Additionally, betahistine interacts with histamine H_{3} receptors as a weak antagonist or inverse agonist. By modulating H_{3} receptors, betahistine increases the release of various neurotransmitters, including histamine, acetylcholine, norepinephrine, serotonin, and GABA from nerve endings. This mechanism contributes to improved blood flow in the inner ear and modulation of vestibular compensation.

Betahistine's effects on neurotransmitter release, particularly serotonin, may also play a role in its modulation of vestibular nuclei activity in the brainstem. These combined actions help alleviate symptoms associated with vestibular disorders.

===Pharmacokinetics===
Betahistine comes in both a tablet form and as an oral solution, and is taken orally. It is rapidly and completely absorbed. The mean plasma elimination half-life is 3 to 4 hours, and excretion is virtually complete in the urine within 24 hours. Plasma protein binding is very low. Betahistine is converted to aminoethylpyridine and hydroxyethylpyridine and excreted in the urine as pyridylacetic acid. There is some evidence that one of these metabolites, aminoethylpyridine, may be active and have effects similar to those of betahistine on ampullar receptors.

==Chemistry==
Betahistine chemically is 2-[2-(methylamino)ethyl]pyridine, and is formulated as the dihydrochloride salt. Its chemical structure closely resembles those of phenethylamine and histamine.

==Society and culture==

===Brand names===
Betahistine is marketed under a number of brand names, including Veserc, Serc, Hiserk, Betaserc, and Vergo.

===Availability===
Betahistine is widely used and available in over 115 countries worldwide, including in the United Kingdom.

====United States====
Betahistine, marketed as Serc, received initial approval from the US Food and Drug Administration (FDA) in November 1966 for the treatment of Ménière's disease. This approval was based on a single clinical study conducted by Joseph Elia and published in the Journal of the American Medical Association (JAMA) in April of that year. However, concerns soon arose regarding the study's methodology and the strength of its findings, with public criticism appearing in publications such as the Medical Letter on Drugs and Therapeutics. This prompted an FDA investigation, culminating in the agency obtaining Elia's original study data in April 1967. Subsequent review of the data revealed inadequacies, leading the FDA to issue a notice of intent to withdraw approval in 1968.

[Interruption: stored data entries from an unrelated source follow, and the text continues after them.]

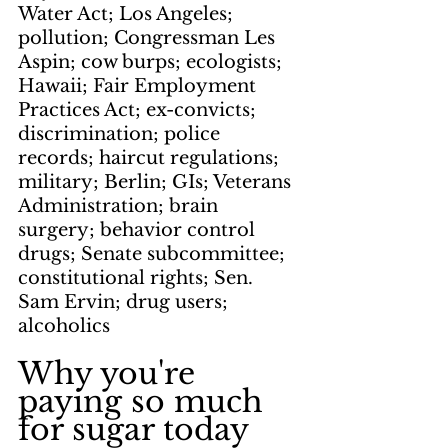
Water Act; Los Angeles; 
pollution; Congressman Les 
Aspin; cow burps; ecologists; 
Hawaii; Fair Employment 
Practices Act; ex-convicts; 
discrimination; police 
records; haircut regulations; 
military; Berlin; GIs; Veterans 
Administration; brain 
surgery; behavior control 
drugs; Senate subcommittee; 
constitutional rights; Sen. 
Sam Ervin; drug users; 
alcoholics
Why you're 
paying so much 
for sugar today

Instead of immediate withdrawal, the FDA engaged in discussions with Unimed, the manufacturer, regarding the design of a new clinical trial. This decision not to immediately remove betahistine from the market drew congressional scrutiny, particularly from Representative Lawrence Fountain, who cited the Food, Drug, and Cosmetic Act's mandate for withdrawal when substantial evidence of efficacy is lacking. Internal dissent within the FDA regarding the original approval and its reliance on a single study further complicated the situation. The controversy unfolded against the backdrop of the 1962 Kefauver–Harris Amendment, which had strengthened requirements for demonstrating drug efficacy. Ultimately, the FDA terminated betahistine's new drug application on December 21, 1972, following a lawsuit filed by Consumers Union. Unimed's attempted legal challenge to maintain the drug's market presence was also unsuccessful, with the US Court of Appeals for the Second Circuit upholding the FDA's withdrawal. Betahistine remains unapproved by the FDA, although it is available through compounding pharmacies.